Extract acoustic features
- To perform an acoustic analysis you need to extract some kind of features related to acoustics.
- I distinguish here acoustic from linguistic, i.e. I'd treat transcribed words (and their sentiment) as a different modality.
- I differentiate between three kinds of features:
- expert features meaning manually selected features that should make sense for the target at hand, e.g. kind of everything you would compute with Praat or the about 80 GeMAPS features.
- brute-force features everything you got at hand: usually a combination of frame-based low-level descriptors (one frame: ~ 10-25 msec, a series of values) and statistical functionals, e.g. the 6000+ ComParE16 features. Leave the decision on what is important to an algorithmic approach, e.g. factor analysis.

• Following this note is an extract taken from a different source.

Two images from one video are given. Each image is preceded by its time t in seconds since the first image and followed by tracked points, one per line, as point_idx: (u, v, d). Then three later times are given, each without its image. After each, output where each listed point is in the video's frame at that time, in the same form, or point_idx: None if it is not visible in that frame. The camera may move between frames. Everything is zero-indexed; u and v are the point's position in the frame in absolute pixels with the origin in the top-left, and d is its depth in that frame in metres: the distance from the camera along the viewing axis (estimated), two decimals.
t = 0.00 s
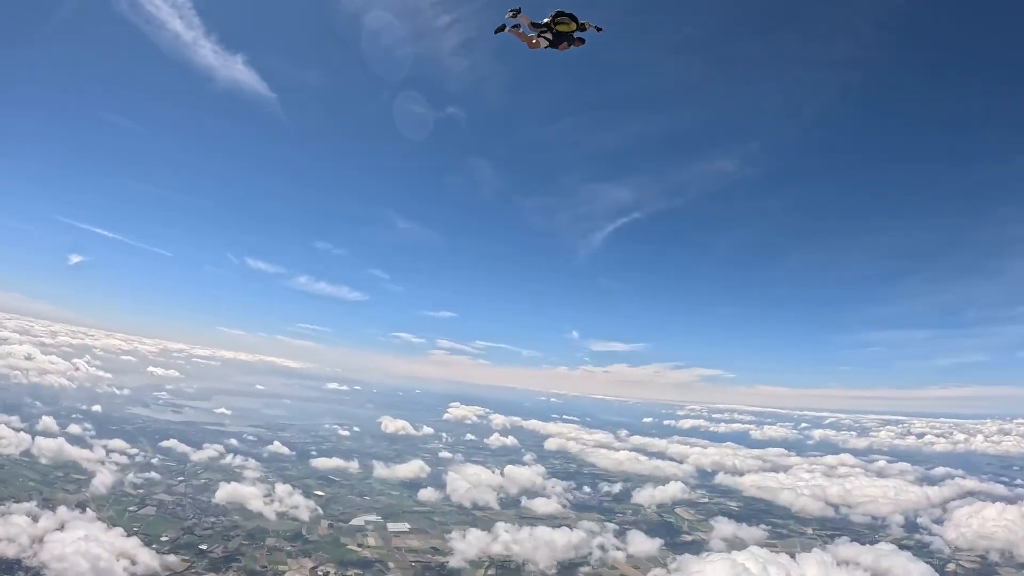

- learned features Embeddings computed by an ANN encoder (artificial neural net). These features can usually not be interpreted but can be used in machine learning and are an example for representation learning , end-to-end learning and transfer learning, e.g. the TRILL features.
- You can extract/describe features manually (e.g. get speaking time, number of pauses, etc.)
- or use an automated software, for example
You might want to collect all data from the seminar participants in a common pandas dataframe to be able to generalize your findings across individual speakers.
- The most obvious question you can try to answer is: is there a correlation between my emotion value (the dependent variable) and the features that I observe?
- Another one would be to look at the effect of independent variables, i.e. other attributes of the speech like speaker, speaker traits (age, sex, dialect), languages.
- Perform analyses on the most important features for the target
- Compute correlation coefficients for these features
- Find good visualizations for correlations
- scatter plots
- box/violin plot per level of target
- cluster plots, clustering the levels of target expressed in color values in a two dimensional feature space (simply use two features or perform a dimensionality reduction algorithm on the features, e.g. a PCA)
- Try automatic prediction of your dependent variable based on the data as test data or split into train and test if you got enough. If you split up the data, be sure not to have the same speakers in train and test set, because otherwise you will only learn some ideosyncratic expression of the speakers.